■ What needs to be done ■
In the listing below, find each line with the string "lines" and report it.

■ Provided data ■
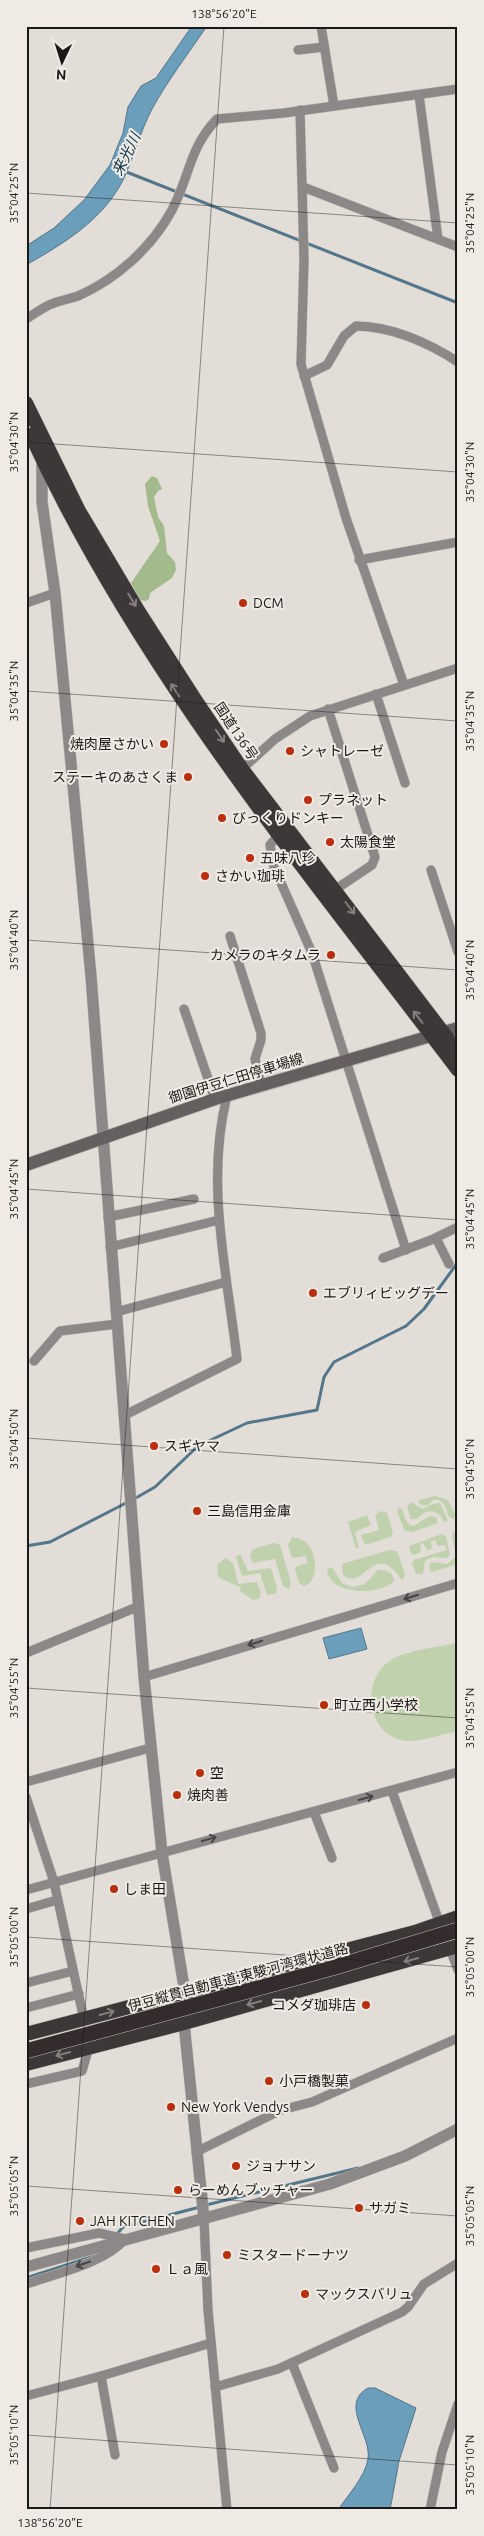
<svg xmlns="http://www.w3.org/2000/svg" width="484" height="2536" viewBox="0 0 484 2536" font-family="Ubuntu,'Noto Sans JP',sans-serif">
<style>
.green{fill:#bfd2ad}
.forest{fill:#a3ba8c}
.water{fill:#6b9ebb;stroke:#53768a}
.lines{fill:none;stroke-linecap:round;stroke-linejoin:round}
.stream{stroke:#53768a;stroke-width:3}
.minor-casing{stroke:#bebbb4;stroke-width:10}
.tertiary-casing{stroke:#bebbb4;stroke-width:12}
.secondary-casing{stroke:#bebbb4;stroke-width:14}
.trunk-casing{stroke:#bebbb4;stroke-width:15}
.minor{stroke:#8c8888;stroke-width:9}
.tertiary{stroke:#8c8888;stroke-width:11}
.secondary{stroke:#655f5f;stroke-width:12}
.trunk{stroke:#3e3738;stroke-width:14}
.motorway-bridge-casing{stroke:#bebbb4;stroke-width:16;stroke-linecap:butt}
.motorway-bridge{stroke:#332b2c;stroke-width:15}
.oneway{stroke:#857f7d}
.oneway2{stroke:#484544}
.ticks{fill:none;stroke:#1a1916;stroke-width:1;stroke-opacity:0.45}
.poi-dot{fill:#b92e0d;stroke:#efebe4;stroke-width:2}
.labels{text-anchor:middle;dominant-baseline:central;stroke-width:4;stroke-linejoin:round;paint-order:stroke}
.poi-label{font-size:14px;fill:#1a1916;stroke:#efebe4;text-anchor:start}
.street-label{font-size:14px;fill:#1a1916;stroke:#efebe4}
.water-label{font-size:15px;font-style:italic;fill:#073449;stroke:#efebe4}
.neatline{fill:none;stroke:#1a1916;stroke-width:2}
.ticks-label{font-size:12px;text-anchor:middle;fill:#1a1916}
</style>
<rect width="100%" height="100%" fill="#e2ded7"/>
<g class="green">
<path d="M435,1496l13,4 7,14 -1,5 -5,-2c-3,-9 -5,-19 -16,-17l-6,6 -8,-2v-4z"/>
<path d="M411,1502l12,7 9,-5 8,-1 8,18 -4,1 -3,-6 -8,-5 -8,1 -8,7h-6l-4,-12z"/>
<path d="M399,1507l3,2c9,28 12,14 28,7l6,1 2,6 -26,9 -7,-1 -8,-19z"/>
<path d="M381,1511l6,2 6,20 -2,4 -26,8 -4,-10 18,-5 -4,-15z"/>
<path d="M367,1515l4,10 -16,7 4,16 -3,1 -8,-27z"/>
<path d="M455,1531l3,1v32l-27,8 -2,-5 2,-5 16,2 9,-8 -4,-21z"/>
<path d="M442,1534l4,2 4,19 -3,3 -15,-1 -7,4 -2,13h-7l-4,-11 2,-3 33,-10 -2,-5 -7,1 -3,-6 -4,1 1,8 -5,1 -4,-7 -3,2 1,7 -7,3 -3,-2 -2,-7z"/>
<path d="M292,1537c5,1 11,2 15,6 10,11 13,38 -3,43l-5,-3 -4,-14 2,-3 10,-3 -1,-7 -14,2 -4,-13z"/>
<path d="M274,1543l6,2 11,38 -2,6 -6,-3 -8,-27 -22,4 -3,-7 3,-7z"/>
<path d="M389,1550l8,1 8,23 -1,5h-3c-28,-41 -37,14 -58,-4l-1,-11z"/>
<path d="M240,1554l8,17 23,-3 6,20 -1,6 -9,1 -7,-22 -18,3 -6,-19z"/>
<path d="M225,1558l8,5 5,21 19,-2 4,11 -2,6 -6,1 -13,-9 1,-3 -23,-11 -1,-12z"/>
<path d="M332,1567l10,16 10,4 13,-3 13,-14c8,0 15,1 16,11 -13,15 -66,15 -67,-12z"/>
<path d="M458,1643v88c-17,3 -40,13 -57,9 -35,-9 -40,-61 -10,-80 15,-10 48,-13 67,-17z"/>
</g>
<path class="forest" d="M152,476l5,2 5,11 -4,2 -4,6 4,20 6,9 3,27 8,9 1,8 -4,8 -22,15 -1,6 -3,2 -6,-1 -9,-17 29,-42 -12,-35 -3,-22z"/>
<g class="water">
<path d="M192,26h15c-19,28 -39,54 -55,83 -12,23 -18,48 -29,71 -20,40 -60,64 -97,85v-19l28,-18 30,-28 26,-35 13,-32 5,-26 13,-21 15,-8z"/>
<path d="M361,1628l6,21 -38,10 -6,-21z"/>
<path d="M368,2388h7l41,20 -17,53 -9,49h-52c10,-15 27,-33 30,-51 4,-23 -29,-55 0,-71z"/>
</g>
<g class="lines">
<g class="stream">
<path d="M124,171l334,132"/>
<path d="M134,1499l21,-12 43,-41 49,-23 70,-13 7,-33 10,-15 72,-36 18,-17 34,-47"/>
<path d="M26,1546l24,-4 78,-40"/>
<path d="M206,2205l152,-37"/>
<path d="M117,2234l6,-7 77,-20"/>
<path d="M26,2278l71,-23"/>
</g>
<defs>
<g id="minor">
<path d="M321,26l13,80"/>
<path d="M298,50l26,-3"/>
<path d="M419,95l19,144"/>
<path d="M300,110l4,149 -3,105 45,154 58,167"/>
<path d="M303,187l155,60"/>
<path d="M26,319c8,-5 15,-10 23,-14 9,-4 20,-6 29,-9 39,-17 74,-49 94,-86 18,-34 17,-62 45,-91l67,-6 174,-24"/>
<path d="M304,376l23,-11 17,-29 12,-10c35,0 73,17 102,36"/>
<path d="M359,560l99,-18"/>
<path d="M26,603l29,-10"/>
<path d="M376,694l29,89"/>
<path d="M328,709l47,148 -3,8 -36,24"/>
<path d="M242,769l33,-30 35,-23 148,-48"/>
<path d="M282,831l-12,14 4,22 38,86 94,297"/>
<path d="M431,870l27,82"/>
<path d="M230,936l31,97v7l-6,19 6,26"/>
<path d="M184,1009l31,90"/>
<path d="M108,1217l86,-18"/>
<path d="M436,1238l13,26"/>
<path d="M110,1247l109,-27"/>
<path d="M383,1258l48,-18 27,-13"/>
<path d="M116,1312l110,-30"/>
<path d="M34,1361l26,-30 57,-7"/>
<path d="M125,1415l112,-56c-10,-87 -32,-176 -10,-263"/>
<path d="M26,1653l111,-46"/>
<path d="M144,1677l314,-94"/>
<path d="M26,1782l124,-34"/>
<path d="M392,1791l48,133"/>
<path d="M26,1797l28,85 30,138"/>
<path d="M314,1812l18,46"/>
<path d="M26,1890l432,-118"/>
<path d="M26,1909l31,-9"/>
<path d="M450,1949l8,21"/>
<path d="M26,1983l47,-12"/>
<path d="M26,2008l53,-14"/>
<path d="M26,2084l56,-13 7,-24"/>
<path d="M196,2152l85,-42 31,-8 146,-64"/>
<path d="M204,2219l4,91 19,200"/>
<path d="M26,2248l73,-15 26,6c-20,24 -70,35 -99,45"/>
<path d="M292,2363l42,105"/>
<path d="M215,2387l63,-18 124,-57 6,-5 16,-23 34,-21"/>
<path d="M26,2396l75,-20"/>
<path d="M115,2455l-14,-79 110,-33"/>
<path d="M430,2510l12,-58 16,-48"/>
</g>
<g id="tertiary">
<path d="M42,457v45l13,91 36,383 53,701 18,176 23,140 -1,30 20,196"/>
<path d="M26,2267l304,-83 75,-28 53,-27"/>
</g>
<path id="secondary" d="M26,1165l189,-66 243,-71"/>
<g id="trunk">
<path d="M26,403l53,108 60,101 57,89 46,68 216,283"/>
<path d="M31,435c107,233 273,432 427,635"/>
<path d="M26,2034l389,-102 43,-15"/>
<path d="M26,2064l158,-41 274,-77"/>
</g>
</defs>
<use href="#minor" class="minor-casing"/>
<use href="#tertiary" class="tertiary-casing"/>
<use href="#secondary" class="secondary-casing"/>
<use href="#trunk" class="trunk-casing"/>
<use href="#minor" class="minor"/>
<use href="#tertiary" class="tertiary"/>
<use href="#secondary" class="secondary"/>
<use href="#trunk" class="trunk"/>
<defs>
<path id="motorway-bridge" d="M26,2051l306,-83 126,-38"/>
</defs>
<use href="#motorway-bridge" class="motorway-bridge-casing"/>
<use href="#motorway-bridge" class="motorway-bridge"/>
</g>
<defs><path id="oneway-shaft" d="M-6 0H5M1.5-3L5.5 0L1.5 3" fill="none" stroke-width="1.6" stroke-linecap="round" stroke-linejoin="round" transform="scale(1.25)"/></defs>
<g class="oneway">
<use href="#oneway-shaft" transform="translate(132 600) rotate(59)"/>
<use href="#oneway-shaft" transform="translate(175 690) rotate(-123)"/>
<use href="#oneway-shaft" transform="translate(220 736) rotate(56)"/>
<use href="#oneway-shaft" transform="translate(350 908) rotate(53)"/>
<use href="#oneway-shaft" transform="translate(418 1017) rotate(-127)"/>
<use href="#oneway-shaft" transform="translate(411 1960) rotate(164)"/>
<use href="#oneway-shaft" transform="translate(254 2003) rotate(164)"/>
<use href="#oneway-shaft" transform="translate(107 2013) rotate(-15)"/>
<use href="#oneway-shaft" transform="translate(63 2054) rotate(165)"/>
</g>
<g class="oneway2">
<use href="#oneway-shaft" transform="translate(411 1597) rotate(163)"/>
<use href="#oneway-shaft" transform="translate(255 1643) rotate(162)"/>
<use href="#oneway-shaft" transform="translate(366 1798) rotate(-16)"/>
<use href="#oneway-shaft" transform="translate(209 1839) rotate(-15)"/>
<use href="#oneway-shaft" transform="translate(83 2264) rotate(161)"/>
</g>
<path class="ticks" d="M26,193l432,30M26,442l432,30M26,691l432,30M26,940l432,30M26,1189l432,31M26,1438l432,31M26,1688l432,30M26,1937l432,30M26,2186l432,30M26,2435l432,30M50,2510l174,-2484"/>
<g class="poi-dot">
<circle cx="243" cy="603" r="5"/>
<circle cx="164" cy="744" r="5"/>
<circle cx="290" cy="751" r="5"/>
<circle cx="188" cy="777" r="5"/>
<circle cx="308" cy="800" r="5"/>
<circle cx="222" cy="818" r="5"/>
<circle cx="330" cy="842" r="5"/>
<circle cx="250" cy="858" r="5"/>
<circle cx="205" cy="876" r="5"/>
<circle cx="331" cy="955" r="5"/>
<circle cx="313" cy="1293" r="5"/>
<circle cx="154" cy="1446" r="5"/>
<circle cx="197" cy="1511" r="5"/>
<circle cx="324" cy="1705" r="5"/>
<circle cx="200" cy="1773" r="5"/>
<circle cx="177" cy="1795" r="5"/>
<circle cx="114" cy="1889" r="5"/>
<circle cx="366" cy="2005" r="5"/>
<circle cx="269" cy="2081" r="5"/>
<circle cx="171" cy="2107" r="5"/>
<circle cx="236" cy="2166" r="5"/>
<circle cx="178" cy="2190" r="5"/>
<circle cx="359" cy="2208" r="5"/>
<circle cx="80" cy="2221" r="5"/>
<circle cx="227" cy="2255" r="5"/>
<circle cx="156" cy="2269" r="5"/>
<circle cx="305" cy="2294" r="5"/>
</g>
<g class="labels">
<g class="poi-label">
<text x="253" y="603">DCM</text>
<text x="154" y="744" text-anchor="end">焼肉屋さかい</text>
<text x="300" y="751">シャトレーゼ</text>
<text x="178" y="777" text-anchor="end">ステーキのあさくま</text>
<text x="318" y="800">プラネット</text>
<text x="232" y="818">びっくりドンキー</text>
<text x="340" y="842">太陽食堂</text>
<text x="260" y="858">五味八珍</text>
<text x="215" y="876">さかい珈琲</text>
<text x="321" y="955" text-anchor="end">カメラのキタムラ</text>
<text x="323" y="1293">エブリィビッグデー</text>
<text x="164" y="1446">スギヤマ</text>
<text x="207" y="1511">三島信用金庫</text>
<text x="334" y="1705">町立西小学校</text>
<text x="210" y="1773">空</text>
<text x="187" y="1795">焼肉善</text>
<text x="124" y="1889">しま田</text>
<text x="356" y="2005" text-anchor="end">コメダ珈琲店</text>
<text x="279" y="2081">小戸橋製菓</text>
<text x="181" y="2107">New York Vendys</text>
<text x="246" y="2166">ジョナサン</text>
<text x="188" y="2190">らーめんブッチャー</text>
<text x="369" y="2208">サガミ</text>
<text x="90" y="2221">JAH KITCHEN</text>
<text x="237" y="2255">ミスタードーナツ</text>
<text x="166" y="2269">Ｌａ風</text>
<text x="315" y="2294">マックスバリュ</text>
</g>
<g class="street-label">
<text transform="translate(236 731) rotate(56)">国道136号</text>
<text transform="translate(236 1078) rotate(-17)">御園伊豆仁田停車場線</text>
<text transform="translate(238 1977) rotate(-15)">伊豆縦貫自動車道;東駿河湾環状道路</text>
</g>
<g class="water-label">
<text transform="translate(126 154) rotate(-64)">来光川</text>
</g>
</g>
<rect width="484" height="2536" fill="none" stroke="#efebe4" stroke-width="55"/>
<g transform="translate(62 62) rotate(184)" stroke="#efebe4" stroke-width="4" paint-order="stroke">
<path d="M0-4L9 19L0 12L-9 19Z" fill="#1a1916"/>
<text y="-8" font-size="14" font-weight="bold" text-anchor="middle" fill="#1a1916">N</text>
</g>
<rect x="28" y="28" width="428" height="2480" class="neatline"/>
<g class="ticks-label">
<text x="224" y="18">138°56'20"E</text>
<text transform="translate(14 193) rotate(-90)" y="4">35°04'25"N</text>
<text transform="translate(470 223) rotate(-90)" y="4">35°04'25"N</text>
<text transform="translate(14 442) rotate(-90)" y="4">35°04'30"N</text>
<text transform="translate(470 472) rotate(-90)" y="4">35°04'30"N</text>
<text transform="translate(14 691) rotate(-90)" y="4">35°04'35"N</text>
<text transform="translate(470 721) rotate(-90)" y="4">35°04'35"N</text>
<text transform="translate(14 940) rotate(-90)" y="4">35°04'40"N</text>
<text transform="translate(470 970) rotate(-90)" y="4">35°04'40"N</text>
<text transform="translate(14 1189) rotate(-90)" y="4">35°04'45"N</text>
<text transform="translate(470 1219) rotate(-90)" y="4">35°04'45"N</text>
<text transform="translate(14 1439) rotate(-90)" y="4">35°04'50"N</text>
<text transform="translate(470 1469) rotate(-90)" y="4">35°04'50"N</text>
<text transform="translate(14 1688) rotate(-90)" y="4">35°04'55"N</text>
<text transform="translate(470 1718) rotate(-90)" y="4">35°04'55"N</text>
<text transform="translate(14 1937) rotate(-90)" y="4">35°05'00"N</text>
<text transform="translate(470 1967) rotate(-90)" y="4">35°05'00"N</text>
<text transform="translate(14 2186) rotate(-90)" y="4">35°05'05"N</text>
<text transform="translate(470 2216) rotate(-90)" y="4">35°05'05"N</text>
<text transform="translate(14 2435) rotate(-90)" y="4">35°05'10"N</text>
<text transform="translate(470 2465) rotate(-90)" y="4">35°05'10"N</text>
<text x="50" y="2527">138°56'20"E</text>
</g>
</svg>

■ Exercise solution ■
.lines{fill:none;stroke-linecap:round;stroke-linejoin:round}
<g class="lines">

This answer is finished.